Gerade noch hatten wir warme Septembertage. Heute, es ist der 2. Oktober, bedeckt eine ca. fünf Zentimeter dicke Matschschneedecke Straßen und Wege.
Dieser plötzliche Wetterumschwung ist wahrscheinlich die Ursache dafür, dass nun für zwei Tage weder die Heizung noch das warme Wasser funktioniert. Der Jahreszeitenwechsel ist schon seit Tagen in der Öffentlichkeit zu beobachten. Gehen die Temperaturen am Ende des Sommers zurück, was ja nicht gerade ungewöhnlich ist, gibt es Veränderungen im Stadtbild. Die russischen Kinder dürfen von nun an nur noch mit Mütze, Schal und Handschuhen das Haus verlassen, selbst dann, wenn die Temperaturen wieder ansteigen sollten. Die Eltern sind sehr besorgt, dass ihre Kinder sich einen grippalen Infekt einfangen könnten. Diese Sorge ist der Anlass für diese beinharte Erziehungsmaßnahme. Andererseits weiß man, wie schwierig es ist, im Krankheitsfall an Medikamente zu gelangen. Auch die Versorgung in den Krankenhäusern ist alles andere als optimal.
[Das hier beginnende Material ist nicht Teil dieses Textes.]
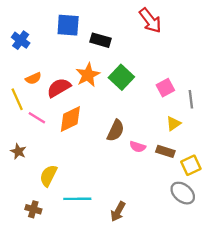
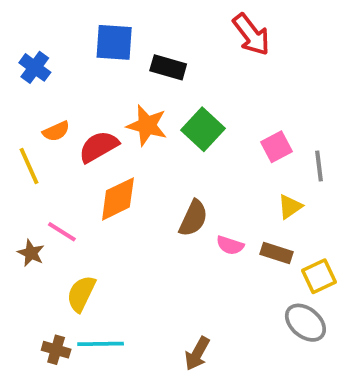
orange star: (88, 75) -> (147, 125), turned -30
pink line: (37, 118) -> (62, 232), moved
cyan line: (77, 199) -> (101, 344), moved

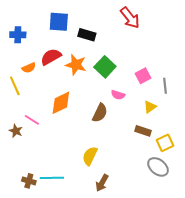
blue cross: (35, 67) -> (18, 35), turned -35
red semicircle: (99, 147) -> (51, 57), moved
pink semicircle: (230, 245) -> (118, 95), moved
yellow semicircle: (81, 294) -> (90, 156), moved

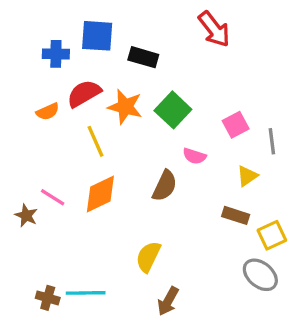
blue cross: (18, 35) -> (56, 54), moved
yellow line: (15, 86) -> (95, 141), moved
orange diamond: (61, 103) -> (100, 194), moved

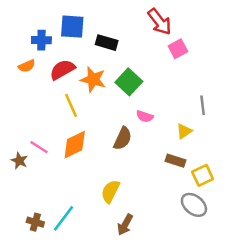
orange semicircle: (48, 112) -> (27, 66), moved
pink square: (236, 125) -> (178, 49), moved
cyan line: (86, 293) -> (64, 218), turned -52

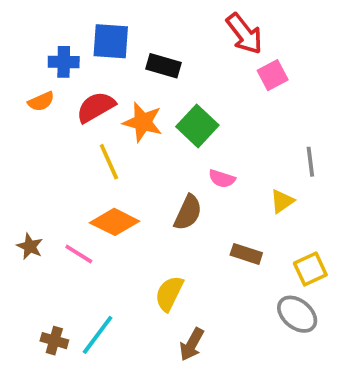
orange diamond: (75, 145) -> (115, 222), turned 52
pink line: (39, 147) -> (79, 254), moved
brown rectangle: (175, 161) -> (246, 254), moved

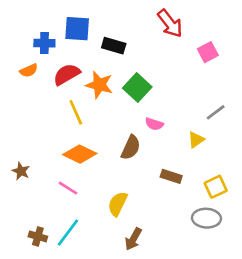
pink square: (273, 75) -> (208, 52), moved
gray line: (310, 162) -> (216, 112), turned 60
pink line: (79, 254) -> (68, 188), moved
gray ellipse: (297, 314) -> (206, 218), turned -36

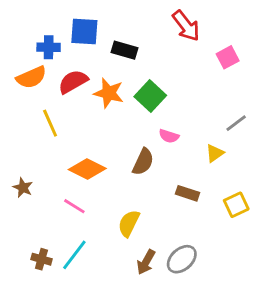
orange semicircle: (29, 70) -> (31, 77), size x1.5
yellow line: (76, 112) -> (50, 123), moved
gray ellipse: (206, 218) -> (182, 259), moved, turned -44

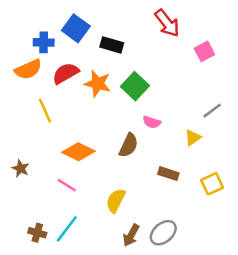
blue square: (84, 32) -> (76, 28), turned 32

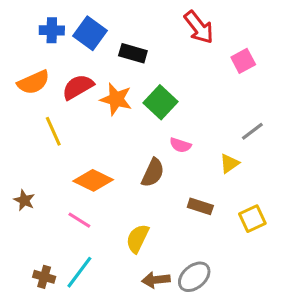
blue cross: (44, 42) -> (52, 30), moved
brown arrow: (131, 235) -> (156, 280), turned 55

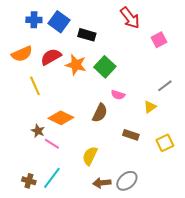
brown star: (24, 200) -> (38, 131), moved

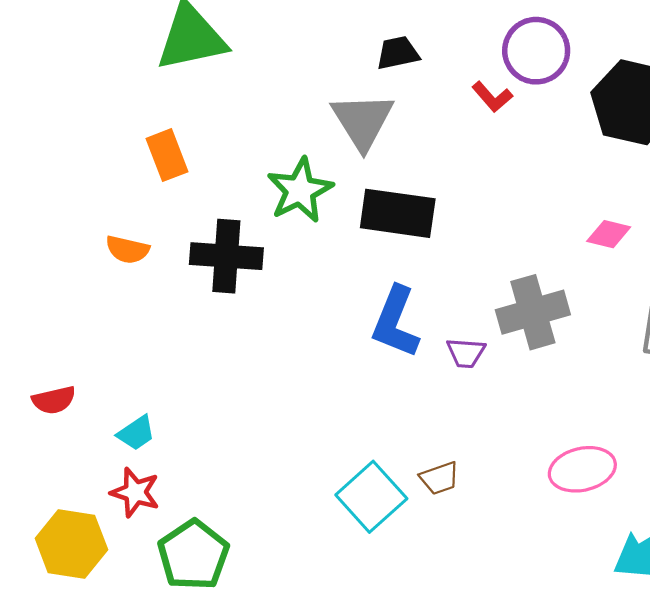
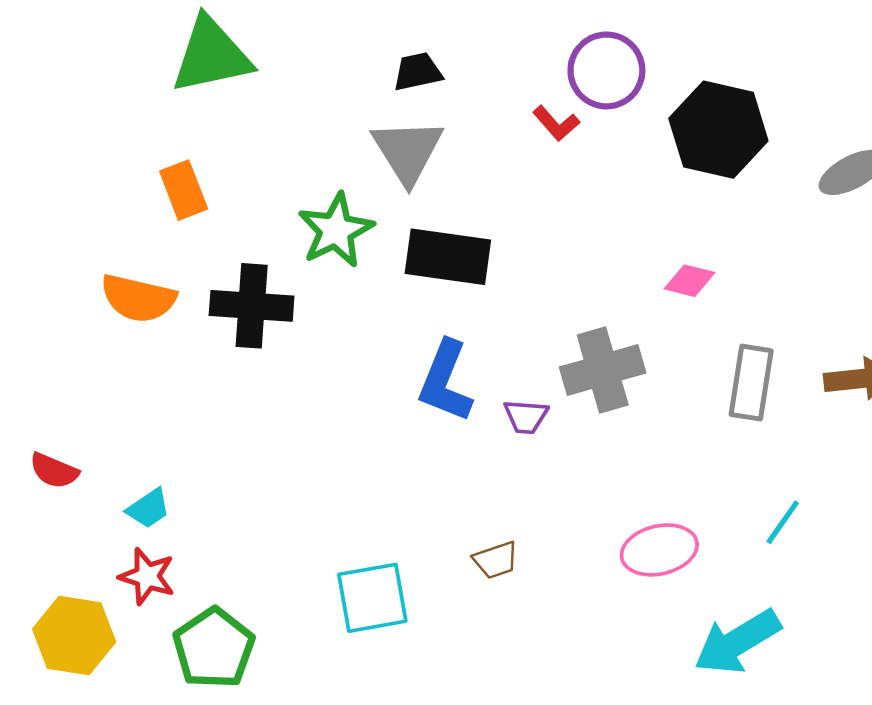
black trapezoid: (398, 53) -> (418, 72), moved
orange semicircle: (127, 250) -> (138, 298), size x1.5
red semicircle: (54, 400) -> (54, 471), turned 36
cyan square: (371, 497) -> (372, 598), moved, turned 32

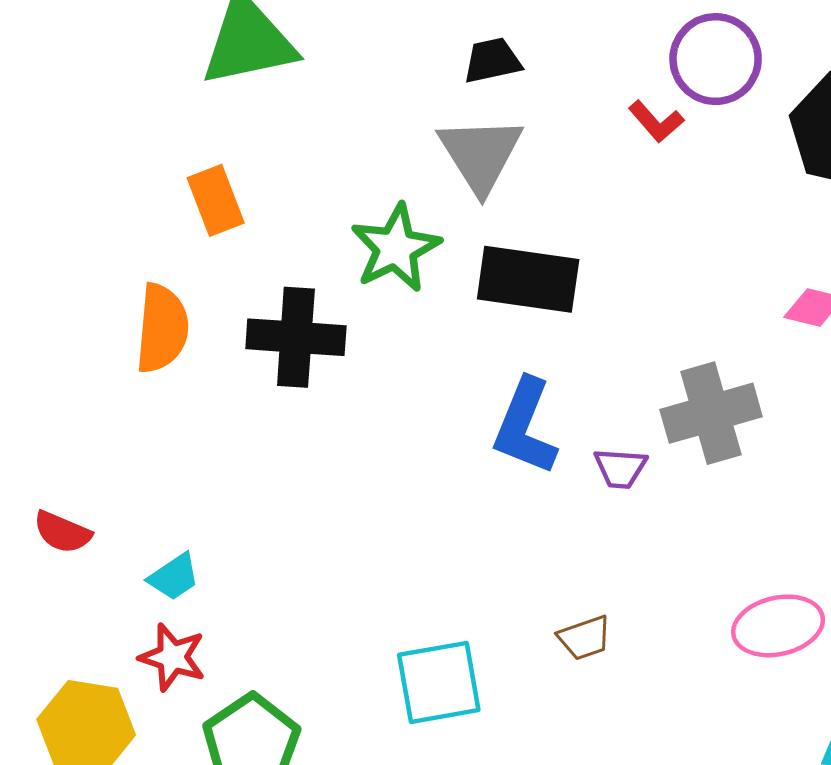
orange semicircle: (138, 298) -> (162, 328), turned -98

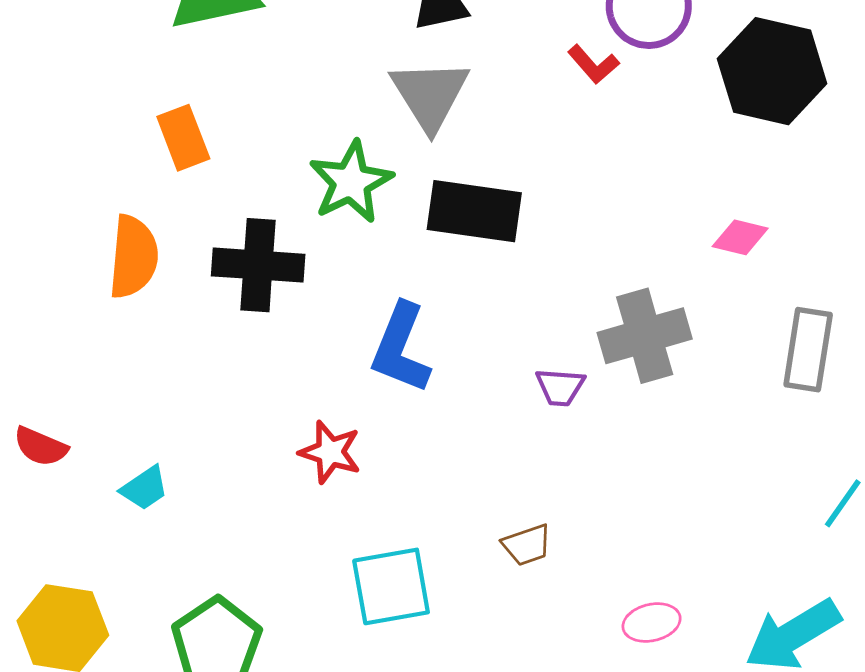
blue L-shape: (525, 427) -> (401, 348), moved
pink ellipse: (778, 626) -> (652, 623), moved, size x0.7
red star: (172, 657) -> (330, 452), moved

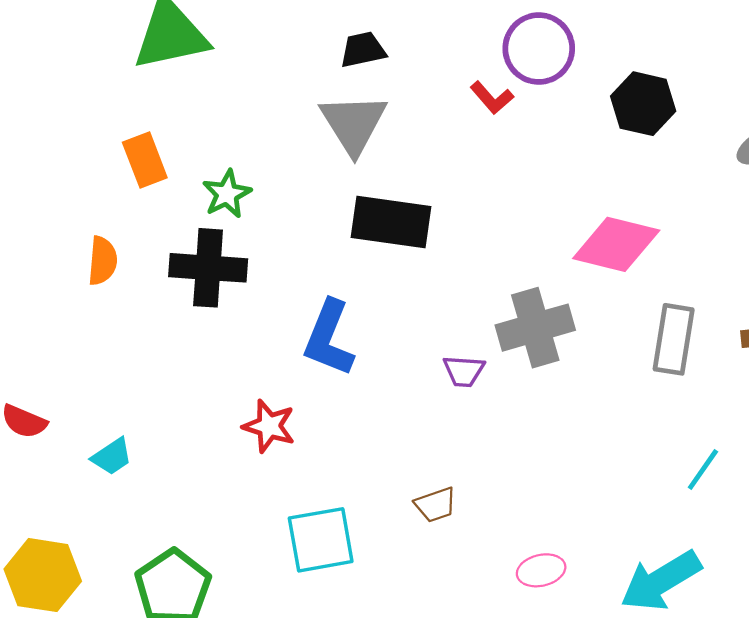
black hexagon: (772, 71) -> (643, 104), size x0.7
green star: (351, 182) -> (227, 194), moved, size x0.7
pink diamond: (740, 237) -> (616, 244), size x1.8
orange semicircle: (133, 257) -> (103, 261), size x0.7

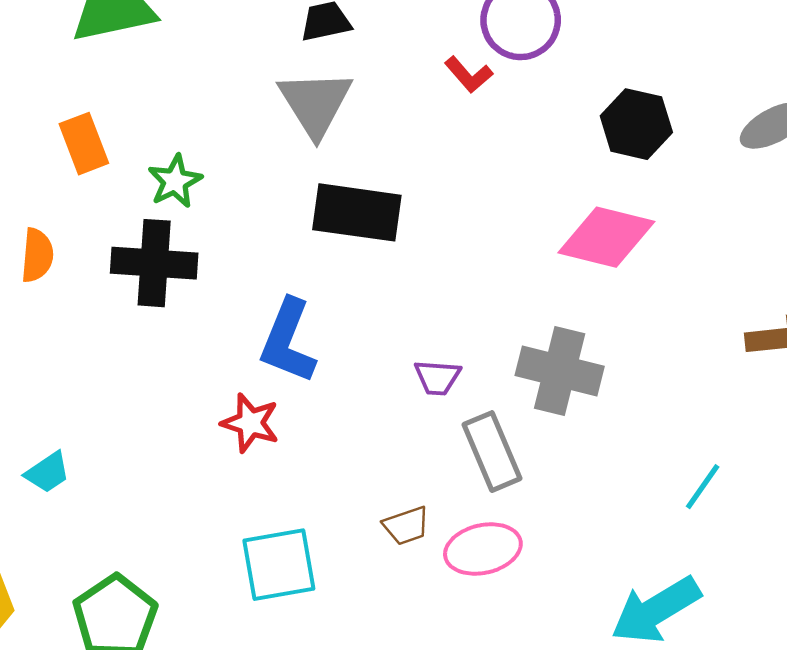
black hexagon: (643, 104) -> (636, 124), moved
gray cross: (535, 328) -> (560, 371), moved, turned 30
gray rectangle: (674, 339) -> (492, 452), moved, turned -32
red star: (269, 426) -> (250, 423), moved
pink ellipse: (541, 570) -> (483, 549), moved, size x1.4

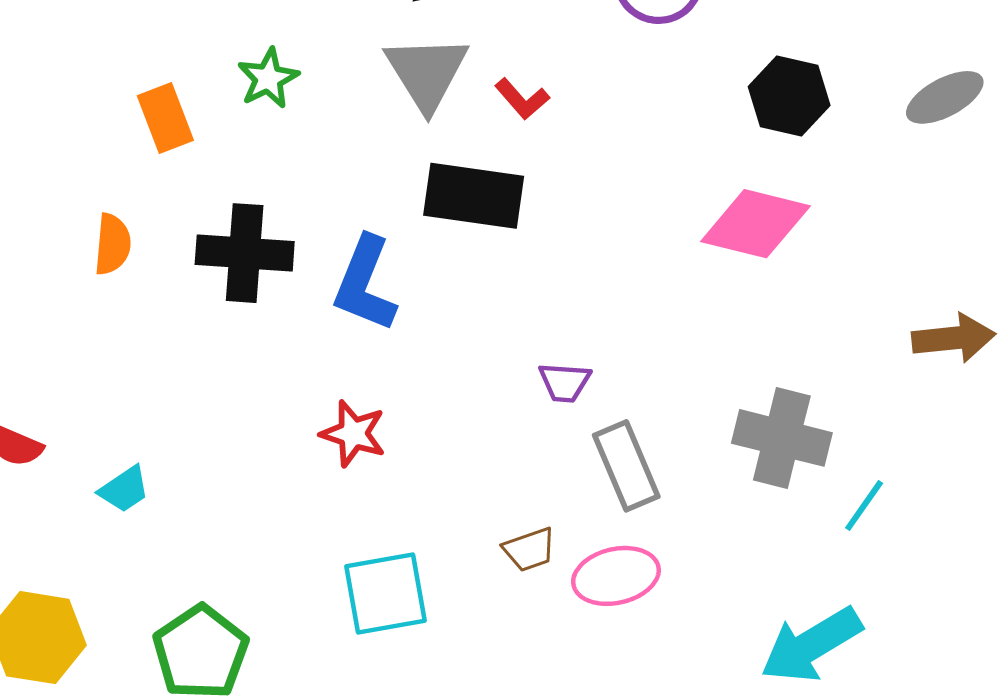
red L-shape: (469, 75) -> (522, 99), moved
green star: (175, 181) -> (268, 78), moved
blue L-shape: (288, 341) -> (365, 284), moved
gray cross: (560, 371) -> (782, 438), moved

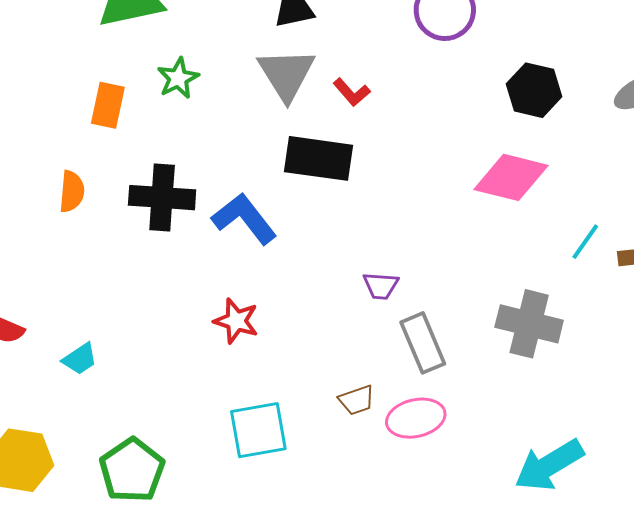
orange rectangle: (165, 118) -> (108, 105), turned 33
blue L-shape: (365, 284) -> (244, 219), turned 120
cyan line: (864, 505) -> (585, 242), moved

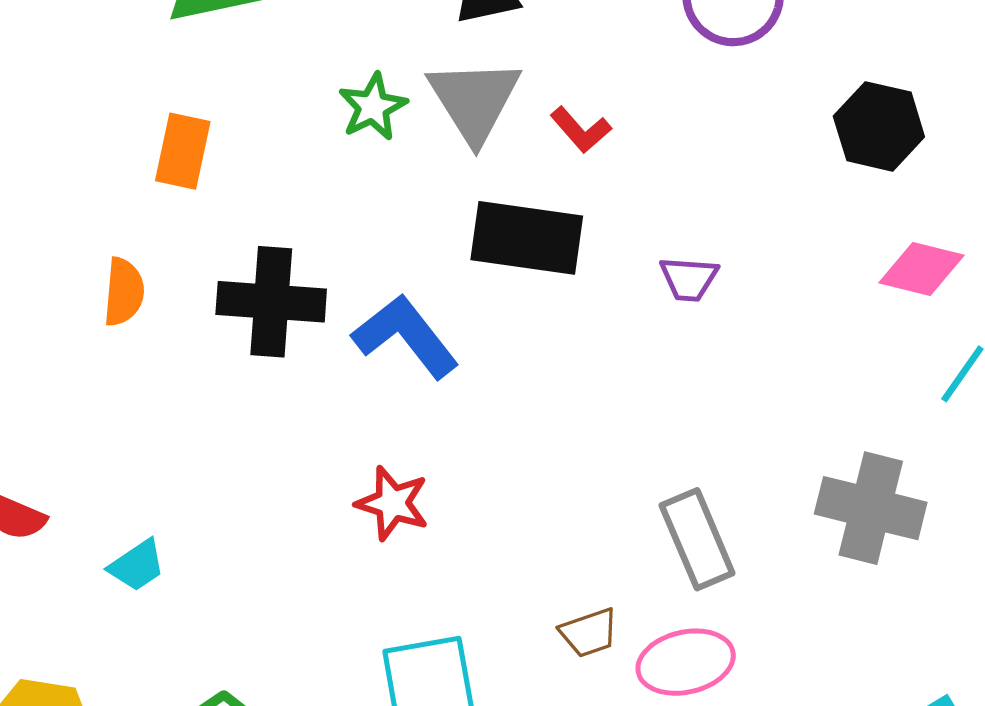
green star: (178, 78) -> (373, 107), moved
pink diamond: (511, 177) -> (921, 269), moved, size x0.7
purple trapezoid: (381, 286) -> (689, 279), moved

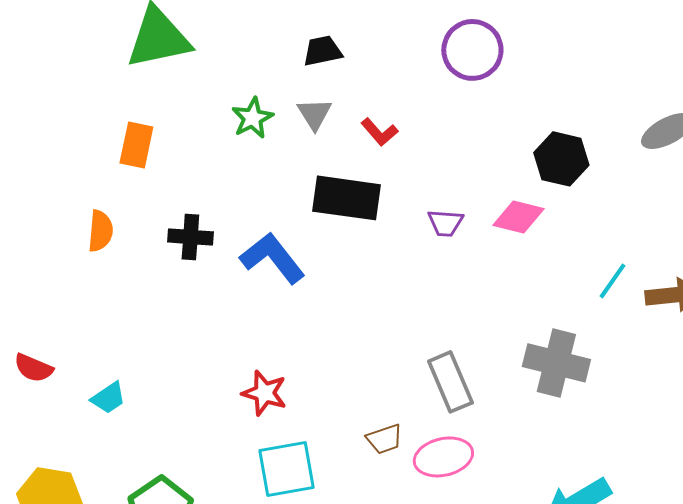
gray triangle: (474, 100) -> (314, 114), size x0.6
black hexagon: (879, 126) -> (561, 159), moved
pink diamond: (921, 269) -> (518, 217), moved
black cross: (271, 302) -> (190, 237), size x0.7
red star: (392, 503) -> (264, 393), moved

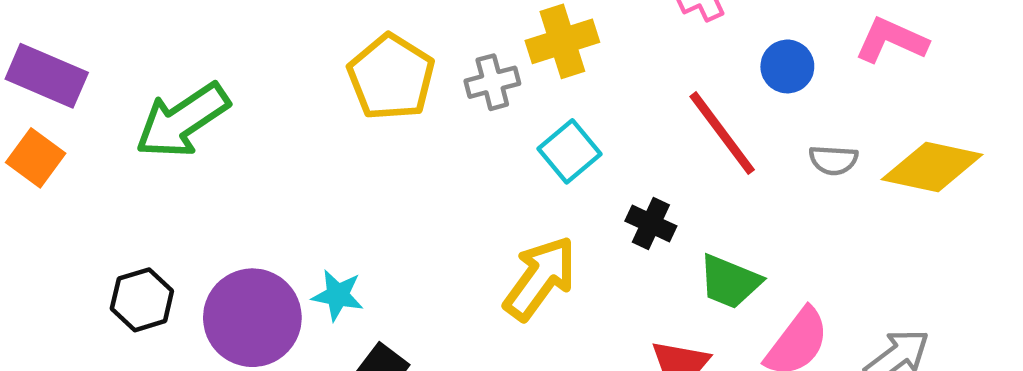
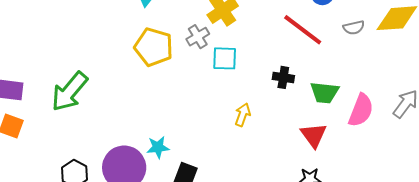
cyan square: (570, 151) -> (225, 58), moved, turned -32
yellow arrow: (540, 278) -> (243, 115), size x0.6

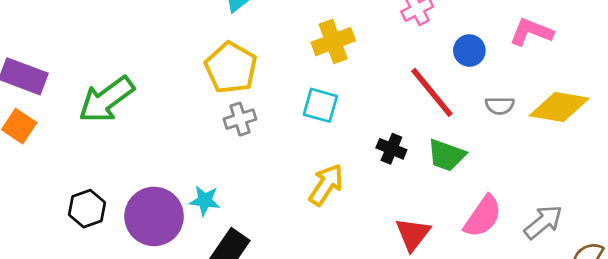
gray cross: (198, 37) -> (240, 119), moved
green trapezoid: (324, 93) -> (446, 155), moved
yellow arrow: (243, 115) -> (326, 185), size x1.4

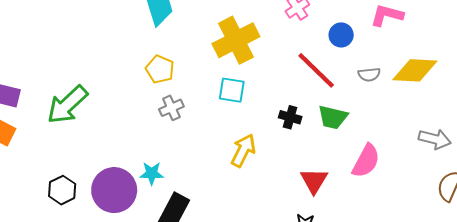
yellow cross: (333, 42) -> (236, 40), size x1.4
yellow pentagon: (231, 68) -> (160, 69), size x0.7
gray arrow: (543, 222) -> (435, 139), moved, turned 60

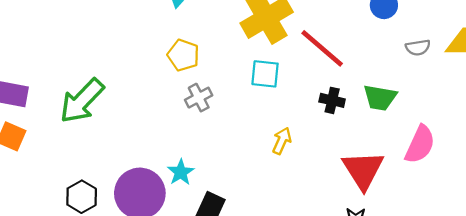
red line: (316, 70) -> (322, 48), moved
yellow arrow: (243, 151) -> (282, 141), size x0.7
cyan star: (152, 173) -> (181, 172), turned -30
red triangle: (314, 181) -> (363, 170), size x1.4

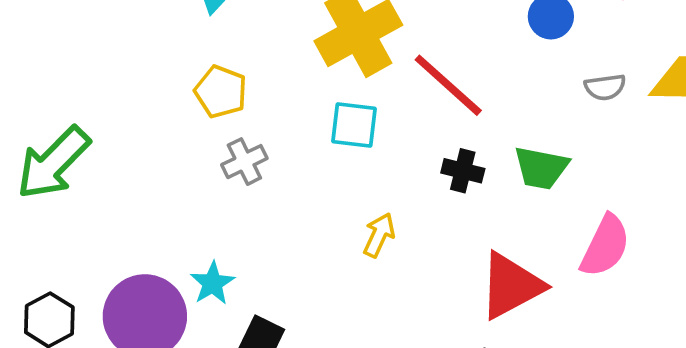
red triangle: (363, 170) -> (511, 286), turned 33

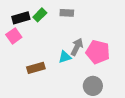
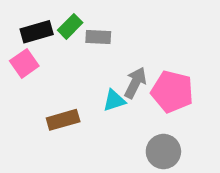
gray rectangle: (67, 13) -> (98, 37), moved

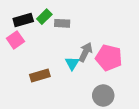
cyan triangle: (114, 100) -> (72, 63), turned -40

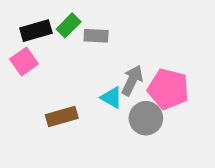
cyan triangle: (72, 63) -> (112, 98), turned -32
gray circle: (103, 95) -> (146, 118), moved

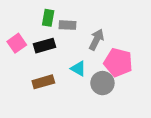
green rectangle: (69, 25) -> (48, 18), turned -35
black rectangle: (36, 31) -> (45, 46), moved
gray arrow: (132, 80) -> (96, 40), moved

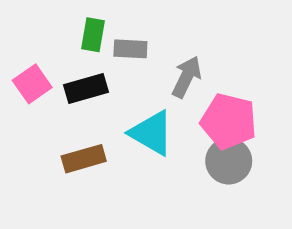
cyan triangle: (78, 69) -> (151, 133), size x1.5
gray circle: (102, 83) -> (229, 161), moved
Piroschka, eine Kollegin aus Ungarn, die mit einem Deutschen verheiratet ist, der in Moskau bei Hoechst arbeitet, unterrichtet an unserer Schule Russisch. Sie hat heute Geburtstag und gibt einen aus: ungarische Salami, ungarischer Kuchen, Tokajer und Schampanskoje. Ungarische Spezialitäten kauft Piroschka regelmäßig in einem unscheinbaren ungarischen Geschäft in der Dorogomilowskaja Ulitsa ein. Während wir diese Kostbarkeiten im Lehrerzimmer genießen, diskutieren wir über das, was wir seit gestern durch das Fenster beobachten. Gegenüber, vor der amerikanischen Botschaft, wimmelt es nur so von Menschen. Insgesamt sollen es an die 50 000 an diesen beiden Tagen sein, die gegen die neuen Einwanderungsgesetze der USA demonstrieren. Ausgelöst wurde diese Protestaktion, als immer mehr Armenier vor das Gebäude der Botschaft zogen in der Hoffnung auf ein Ausreisevisum. Die Armenier wollen wegen der massiven Blockaden und Schikanen der Aserbaidschaner das Land verlassen und in die USA auswandern.
Am Tag der Verfassung, dem 7. Oktober, kommt es auch in der Gorkowo Ulitsa zu größeren Menschenansammlungen. Wir entdecken Transparente der russischnationalen Front, Jelzin-Fotos werden in die Höhe gehalten, Menschen aus dem Baltikum fordern eigene, unabhängige Staaten. Alle Demonstrationen und Menschenketten verlaufen friedlich. Die Polizei, die alles im Blick hat, muss nirgendwo einschreiten.